Never trust user input — validate and sanitize before sending to the LLM:

python
import re
from html import escape

def sanitize_llm_input(text: str, max_length: int = 4000) -> str:
"""Sanitize user input before sending to LLM."""
# Truncate
text = text[:max_length]

# Remove null bytes
text = text.replace('\x00', '')

# Remove control characters (except newline, tab)
text = re.sub(r'[\x00-\x08\x0b\x0c\x0e-\x1f\x7f]', '', text)
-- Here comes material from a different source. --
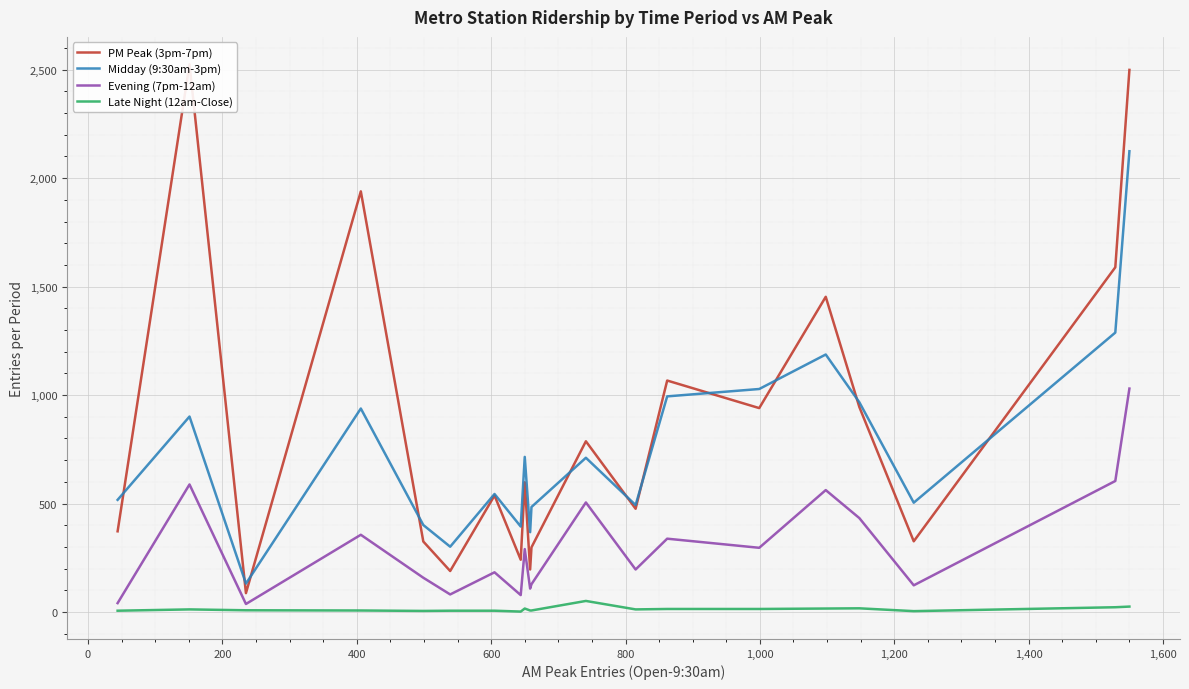

True or false: PM Peak (3pm-7pm) and Late Night (12am-Close) cross at least once.

False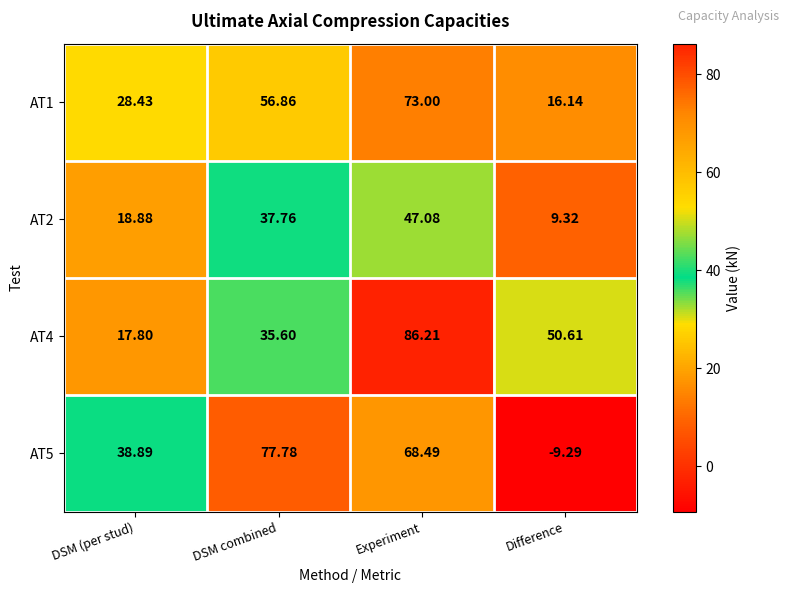

List the labels in order of AT5 value, largest first.

DSM combined, Experiment, DSM (per stud), Difference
# Remove common injection patterns
injection_patterns = [
r'(?i)ignore\s+(all\s+)?previous\s+instructions',
r'(?i)system\s*:',
r'(?i)you\s+are\s+now\s+a',
r'(?i)jailbreak',
]
for pattern in injection_patterns:
text = re.sub(pattern, '[FILTERED]', text)

return text.strip()

API key management

python
import os
from dotenv import load_dotenv
from google.cloud import secretmanager

def get_api_key(key_name: str) -> str:
"""Get API key from environment or Secret Manager."""
# First check environment (for local dev)
env_key = os.environ.get(key_name)
if env_key:
return env_key

# Fall back to Google Secret Manager (for production)
client = secretmanager.SecretManagerServiceClient()
project_id = os.environ.get("GCP_PROJECT_ID")
name = f"projects/{project_id}/secrets/{key_name}/versions/latest"
response = client.access_secret_version(request={"name": name})
return response.payload.data.decode("UTF-8")

# Key rotation strategy
class APIKeyRotator:
def __init__(self, keys: list[str]):
self.keys = keys
self.index = 0

def get_key(self) -> str:
return self.keys[self.index]

def rotate(self):
self.index = (self.index + 1) % len(self.keys)

Audit logging

Log all LLM interactions for security analysis:

python
import logging
import json
from datetime import datetime
from fastapi import Request

logger = logging.getLogger("llm_audit")

def log_llm_interaction(
user_id: str,
input_text: str,
output_text: str,
model: str,
flagged: bool = False,
):
"""Log LLM interaction for audit trail."""
entry = {
"timestamp": datetime.utcnow().isoformat(),
"user_id": user_id,
"model": model,
"input_hash": hash(input_text), # Don't log raw input for privacy
"output_hash": hash(output_text),
"input_length": len(input_text),
"output_length": len(output_text),
"flagged": flagged,
}
logger.info(json.dumps(entry))

# Flag suspicious interactions
def is_suspicious(text: str) -> bool:
suspicious_patterns = [
r'(?i)(hack|exploit|attack|vulnerability)',
r'(?i)(password|credential|secret|token)',
r'(?i)(admin|root|sudo)',
]
return any(re.search(p, text) for p in suspicious_patterns)

Dependency scanning

bash
# Scan Python dependencies
pip install safety
safety check --json

# Scan Docker image for vulnerabilities
docker scout cves my-image:latest

# Scan with Trivy
trivy image my-image:latest

Production security checklist

Before deploying your LLM application:

  • Rate limiting on all endpoints
  • Input sanitization for all user inputs
  • Output validation before sending to users
  • API keys stored in Secret Manager (not env vars)
  • Audit logging for all LLM interactions
  • Dependency scanning in CI pipeline
  • Container image scanning
  • HTTPS only (no HTTP)
  • CORS properly configured
  • Authentication on all endpoints
  • Content filtering / guardrails enabled
  • Monitoring and alerting for abuse patterns
  • Incident response plan documented
  • Regular key rotation schedule
  • Model access restricted by IAM
Security is a process, not a feature

Security requires ongoing attention. Set up automated scanning, regular audits, and a culture of security awareness in your team.